At its core, OneFS SnapshotIQ generates read-only, point-in-time, space efficient copies of a defined subset of a cluster’s data.

Only the changed blocks of a file are stored when updating OneFS snapshots, ensuring efficient storage utilization. They are also highly scalable and typically take less than a second to create, while generating little performance overhead. As such, the RPO (recovery point objective) and RTO (recovery time objective) of a OneFS snapshot can be very small and highly flexible, with the use of rich policies and schedules.

OneFS Snapshots are created manually, on a schedule, or automatically generated by OneFS to facilitate system operations. But whatever the generation method, when a snapshot has been taken, its contents cannot be manually altered.

Snapshot Locks

In addition to snapshot contents immutability, for an enhanced level of tamper-proofing, SnapshotIQ also provides the ability to lock snapshots with the ‘isi snapshot locks’ CLI syntax. This prevents snapshots from being accidentally or unintentionally deleted.

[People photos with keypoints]
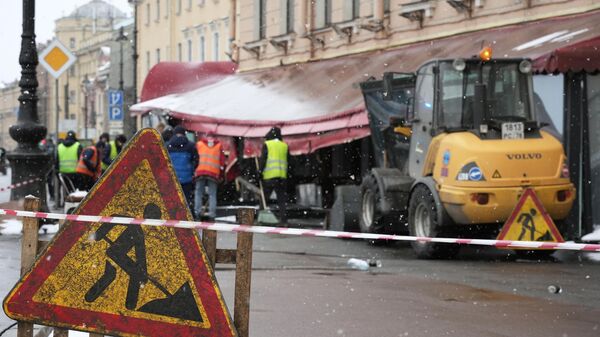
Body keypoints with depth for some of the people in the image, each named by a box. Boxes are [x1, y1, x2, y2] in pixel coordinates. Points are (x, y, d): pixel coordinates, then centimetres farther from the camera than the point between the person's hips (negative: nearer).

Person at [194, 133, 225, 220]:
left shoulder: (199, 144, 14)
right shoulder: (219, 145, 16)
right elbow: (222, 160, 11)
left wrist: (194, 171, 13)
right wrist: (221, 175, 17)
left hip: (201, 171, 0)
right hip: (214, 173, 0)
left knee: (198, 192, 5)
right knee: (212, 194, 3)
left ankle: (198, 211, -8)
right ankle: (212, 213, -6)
...
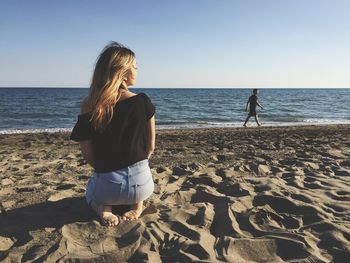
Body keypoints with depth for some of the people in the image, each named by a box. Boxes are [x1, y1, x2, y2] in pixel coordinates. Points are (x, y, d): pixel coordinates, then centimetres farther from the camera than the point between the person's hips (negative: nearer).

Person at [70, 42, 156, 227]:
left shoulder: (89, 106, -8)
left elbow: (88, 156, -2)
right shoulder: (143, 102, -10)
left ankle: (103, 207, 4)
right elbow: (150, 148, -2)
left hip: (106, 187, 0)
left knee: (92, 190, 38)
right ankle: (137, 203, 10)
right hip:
---
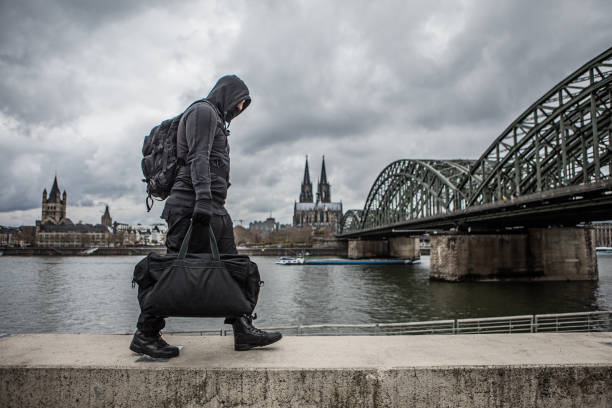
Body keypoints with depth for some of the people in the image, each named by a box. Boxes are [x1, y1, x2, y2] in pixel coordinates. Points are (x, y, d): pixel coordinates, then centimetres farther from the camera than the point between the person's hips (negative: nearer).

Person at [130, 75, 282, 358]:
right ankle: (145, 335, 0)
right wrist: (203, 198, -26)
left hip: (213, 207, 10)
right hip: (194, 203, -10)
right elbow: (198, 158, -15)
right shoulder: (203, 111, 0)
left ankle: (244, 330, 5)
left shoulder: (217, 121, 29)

• _Work item_: Copy the stretch of the OneFS snapshot passage from "At its core, OneFS" through "be manually altered.". Rely solely on the OneFS snapshot passage, not on the listing.

• _Answer to this problem_:
At its core, OneFS SnapshotIQ generates read-only, point-in-time, space efficient copies of a defined subset of a cluster’s data.

Only the changed blocks of a file are stored when updating OneFS snapshots, ensuring efficient storage utilization. They are also highly scalable and typically take less than a second to create, while generating little performance overhead. As such, the RPO (recovery point objective) and RTO (recovery time objective) of a OneFS snapshot can be very small and highly flexible, with the use of rich policies and schedules.

OneFS Snapshots are created manually, on a schedule, or automatically generated by OneFS to facilitate system operations. But whatever the generation method, when a snapshot has been taken, its contents cannot be manually altered.